• PROVIDED TEXT:
(begin)
Showing posts with label fdr. Show all posts
Showing posts with label fdr. Show all posts

Monday, March 9, 2015

FDR: A New Perspective

President Franklin Delano Roosevelt (FDR) has had a wonderful reputation in the United States as one of the great Presidents.  He was the only one in history to serve more than two terms.  Indeed, FDR was a gifted leader, speaker, and a most charismatic and charming man.  He was an able war leader and deserves some praise and accolades.  I have a different view of FDR that I want to present here.  Below I will list some of the many flaws and damaging things that he did as president that cannot be ignored or swept away under the rug.

FDR was a liberal's liberal.  He was the first liberal president of the United States who, in many ways, transformed America - for the worse. An example:
  • Economically, he was a follower of John Maynard Keynes, the British economist who was an advocate of big government spending.  FDR spent like a drunken sailor, through his failed New Deal.  He truly believed that big government spending was the fix for economic problems.  We now know that this was wrong.  Let's take the 1930s depression as an example.  Did all the government programs of FDR fix the economy?  In 1932, when he took office, the unemployment rate was 23.5%.  In 1939, after eight years of massive government spending the unemployment rate was still at 17%.  Do you call this an economic success?  The economy was revived after WWII when taxes were slashed by a Republican Congress, which among other things, reduced the highest income tax rate from the astronomical amount of 94% for earners of $200,000 and above, and other incentives for economic growth were passed by Congress, reversing FDR's failed New Deal policies.  Click here for a short essay on this.  Economically, FDR was a failure.
  • How about Social Security?  Was that not a stroke of genius?  Well, no, it was not.  Let me ask you a question.  Can you live on what you make on Social Security?  Probably, 95% cannot and would be in deep poverty if they only had Social Security.  Let me give you a personal example.  I prepared for retirement by making private investments in an IRA and a 457 Plan from work.  Together, I invested less than $30,000.  These two investments now give me double the monthly income I get from Social Security.  Oh, you say, most people don't know how to invest.  It's not rocket science; all you need it the willingness to put money in investments that will produce on a regular basis throughout your working life.  I had zero training; I learned it myself.  Very easy.  If I had invested all I paid into Social Security in my 45+ years of working I'd have a multi-million dollar investment now.  Social Security has very limited benefits.
(end)
• BRIEF A:
Gather every line in the entries that contains the string "appoggiatura", treating uppercase and lowercase as different.
The blog post above and the entries that follow are unrelated pieces of material.

• GIVEN INFORMATION:
(begin)
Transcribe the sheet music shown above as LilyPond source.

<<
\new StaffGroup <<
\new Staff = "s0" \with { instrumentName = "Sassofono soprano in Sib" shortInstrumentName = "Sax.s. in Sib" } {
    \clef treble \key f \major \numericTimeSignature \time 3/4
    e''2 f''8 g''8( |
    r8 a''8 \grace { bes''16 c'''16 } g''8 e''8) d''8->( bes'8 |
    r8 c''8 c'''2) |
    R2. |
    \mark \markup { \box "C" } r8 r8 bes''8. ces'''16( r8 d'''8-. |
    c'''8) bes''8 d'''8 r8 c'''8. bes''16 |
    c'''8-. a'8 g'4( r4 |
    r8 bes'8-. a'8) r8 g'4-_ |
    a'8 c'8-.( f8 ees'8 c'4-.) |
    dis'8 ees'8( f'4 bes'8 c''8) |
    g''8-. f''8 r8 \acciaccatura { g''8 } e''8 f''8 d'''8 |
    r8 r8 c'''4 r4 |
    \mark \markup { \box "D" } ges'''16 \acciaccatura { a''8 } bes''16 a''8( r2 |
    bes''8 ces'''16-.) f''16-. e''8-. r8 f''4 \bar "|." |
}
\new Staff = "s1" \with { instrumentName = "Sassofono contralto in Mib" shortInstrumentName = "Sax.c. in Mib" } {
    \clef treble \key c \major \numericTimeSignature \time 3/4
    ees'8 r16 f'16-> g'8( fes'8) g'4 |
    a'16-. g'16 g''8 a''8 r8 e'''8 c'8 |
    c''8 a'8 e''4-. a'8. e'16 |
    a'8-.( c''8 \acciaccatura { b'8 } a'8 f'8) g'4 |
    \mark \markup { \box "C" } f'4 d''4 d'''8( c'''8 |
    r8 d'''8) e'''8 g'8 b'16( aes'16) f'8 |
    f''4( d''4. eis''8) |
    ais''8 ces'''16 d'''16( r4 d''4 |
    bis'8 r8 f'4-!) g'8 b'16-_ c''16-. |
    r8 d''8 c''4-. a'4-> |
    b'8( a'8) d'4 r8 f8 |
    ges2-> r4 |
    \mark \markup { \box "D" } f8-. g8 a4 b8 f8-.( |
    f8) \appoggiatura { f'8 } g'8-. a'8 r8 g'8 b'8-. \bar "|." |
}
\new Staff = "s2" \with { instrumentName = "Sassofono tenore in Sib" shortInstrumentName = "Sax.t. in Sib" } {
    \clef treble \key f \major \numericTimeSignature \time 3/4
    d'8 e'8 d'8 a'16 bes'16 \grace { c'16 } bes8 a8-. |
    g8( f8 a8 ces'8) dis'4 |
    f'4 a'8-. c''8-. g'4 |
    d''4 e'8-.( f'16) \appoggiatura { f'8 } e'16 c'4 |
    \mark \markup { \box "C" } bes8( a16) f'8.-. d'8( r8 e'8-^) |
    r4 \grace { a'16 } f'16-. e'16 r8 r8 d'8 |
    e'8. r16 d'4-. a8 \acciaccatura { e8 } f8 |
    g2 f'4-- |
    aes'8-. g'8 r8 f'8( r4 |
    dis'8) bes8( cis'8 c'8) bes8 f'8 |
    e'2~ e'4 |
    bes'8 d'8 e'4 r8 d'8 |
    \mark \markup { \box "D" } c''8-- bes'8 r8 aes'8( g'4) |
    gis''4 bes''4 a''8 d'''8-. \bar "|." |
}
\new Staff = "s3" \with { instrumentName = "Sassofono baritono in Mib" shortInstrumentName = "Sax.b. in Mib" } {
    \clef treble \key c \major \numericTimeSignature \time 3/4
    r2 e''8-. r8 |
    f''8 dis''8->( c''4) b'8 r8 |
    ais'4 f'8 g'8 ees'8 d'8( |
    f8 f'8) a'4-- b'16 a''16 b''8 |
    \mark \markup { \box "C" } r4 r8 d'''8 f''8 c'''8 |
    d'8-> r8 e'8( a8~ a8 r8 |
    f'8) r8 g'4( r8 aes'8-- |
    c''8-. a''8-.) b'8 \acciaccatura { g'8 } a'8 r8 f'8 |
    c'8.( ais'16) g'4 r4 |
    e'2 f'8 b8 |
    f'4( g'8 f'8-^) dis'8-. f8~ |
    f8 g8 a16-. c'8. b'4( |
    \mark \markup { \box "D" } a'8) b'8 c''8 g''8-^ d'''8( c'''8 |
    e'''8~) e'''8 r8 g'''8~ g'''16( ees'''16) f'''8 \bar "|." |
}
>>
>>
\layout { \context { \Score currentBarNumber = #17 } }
(end)
• BRIEF B:
Condense the paragraph of the FDR blog post that begins "Economically, he was a follower of John Maynard Keynes" into a shorter version that keeps its main facts.

• FINAL RESULT A:
    f8) \appoggiatura { f'8 } g'8-. a'8 r8 g'8 b'8-. \bar "|." |
    d''4 e'8-.( f'16) \appoggiatura { f'8 } e'16 c'4 |

• FINAL RESULT B:
FDR followed John Maynard Keynes, the British economist who advocated big government spending. The author calls the resulting New Deal spending a failure. Unemployment was 23.5% when FDR took office in 1932 and still 17% in 1939, after eight years of heavy spending. According to the author, the economy revived after WWII, when a Republican Congress cut taxes and reversed New Deal policies. Those cuts included lowering the top income tax rate of 94% on earners of $200,000 and above, and Congress also passed other incentives for growth. The author concludes that FDR was an economic failure.